During Operation Desert Shield and Desert Storm, McPeak was deployed to Saudi Arabia and Kuwait in 1990 and 1991 as one of the first Marine Corps artillery batteries to enter the conflict. Years later, he credits his military experience for teaching him the core values of responsibility, multitasking and effectively communicating with others.

“The ultimate goal in the military is to accomplish the mission, so applying that to Fuqua could be following up with our students and faculty so they know they’re supported every step through the program,” McPeak said. “Having been in stressful situations in the past at a younger age, I’ve been able to apply that to work.”

‘It structures me to do what I do now’

Mike StephensonWhen the Vietnam War ended while he was in high school, Mike Stephenson, who has a love for water, wanted to find a way to support his country.

After considering the U.S. Marine Corps, he enlisted in the U.S. Coast Guard at age 21.

“I was ready to defend the country,” Stephenson said.

Serving as a boatswain’s mate in the Coast Guard from 1981 to 1985, Stephenson patrolled the waters of Miami, Virginia and North Carolina. In 1983, he was part of a team that captured drug smugglers off the coast of Ocracoke Island. During his service, Stephenson credits his time for teaching him how to “grow up,” learn organization and how to “be a good steward of your job.”

“It structures me to do what I do now and how I do it,” said Stephenson, a refrigeration and HVAC tech who has worked in the Duke Facilities Management Department for 27 years. "It’s like a simple part of how to respect my customers.”

‘I joined the Army for my grandpa’

Brittany TinsleyRaised by her grandparents, Duke Regional Hospital ICU nurse Brittany Tinsley wanted to find a way to honor them.

Tinsley’s grandfather was an infantryman in the U.S. Army during World War II, while her grandmother was a nurse in the Navy. Tinsley’s decision to serve the military, in some way, became a tribute to them after their deaths.

“I became a nurse for my grandma, and I joined the Army for my grandpa and made my own little mesh,” she said.

Tinsley served six years in the Army as a combat medic, where she was trained to be part of a surgical team. As a medic, she helped put together training missions for combat medics, nurses and doctors to prepare for possible scenarios.

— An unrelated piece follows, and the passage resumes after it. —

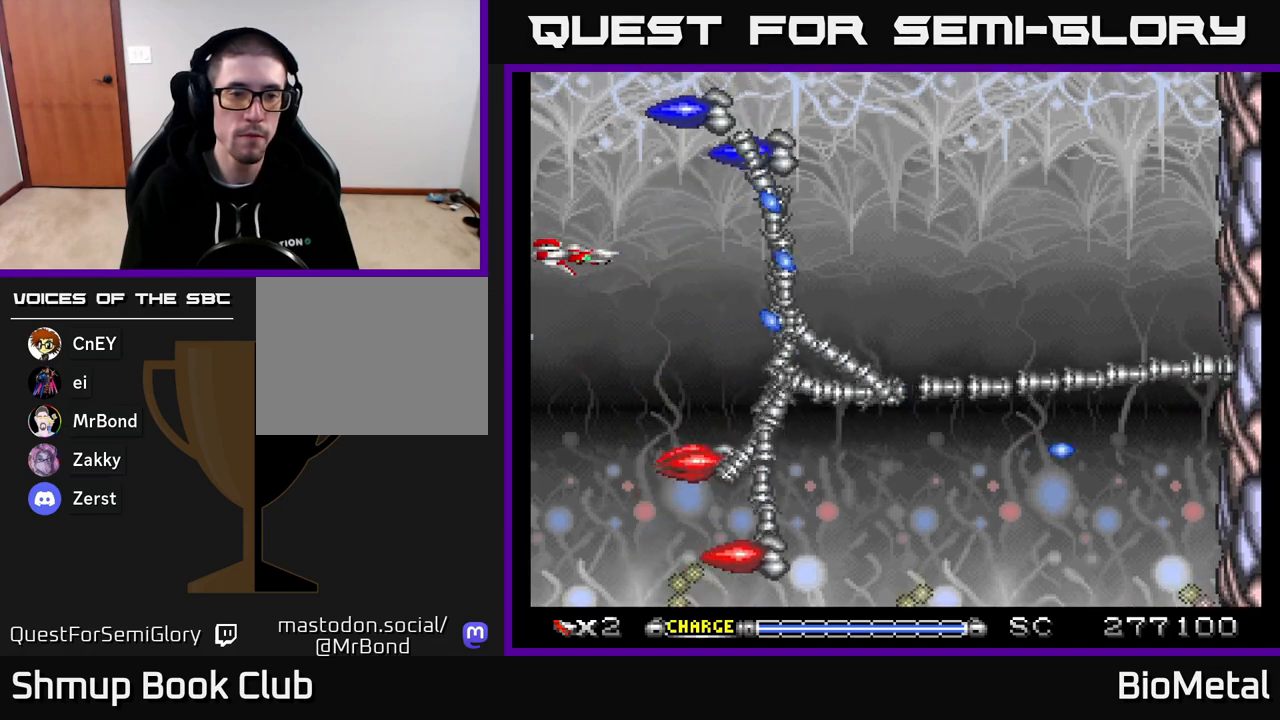
{"buttons": ["A", "DPAD_DOWN"], "right_stick": "center", "events": [[150, "DPAD_DOWN", "down"]]}
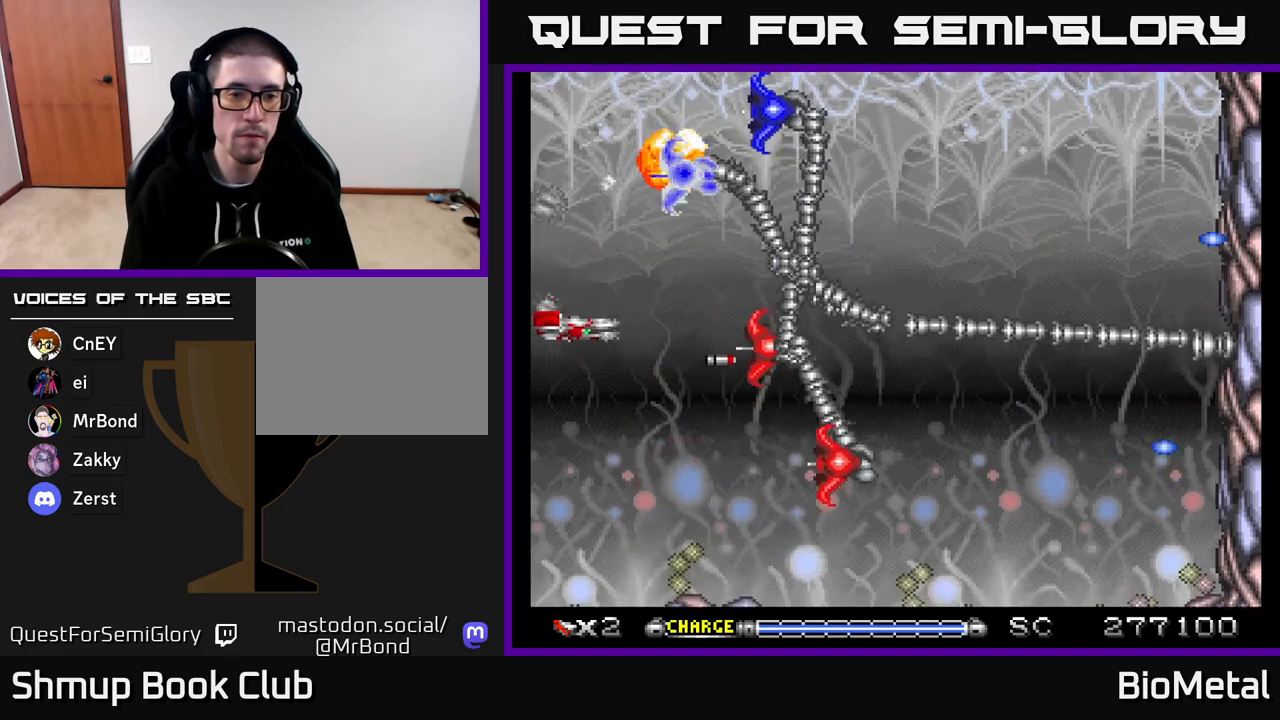
{"buttons": ["A"], "right_stick": "center", "events": [[183, "DPAD_DOWN", "up"]]}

After four years of active duty, Tinsley joined the U.S. Army Reserve to earn a nursing degree. After obtaining her degree, Tinsley retired as a sergeant in 2021, and eventually she moved to North Carolina and became a nurse at Duke. Today, she aims to serve her patients with the same dedication that she served her country.

“I have learned to work under less than desirable circumstances, to always be open to learning, and to be able to adapt to any situation that arises,” she said. “I have a deep sense of integrity, both in the military and at Duke, and want to serve my patients just as I have served this country.”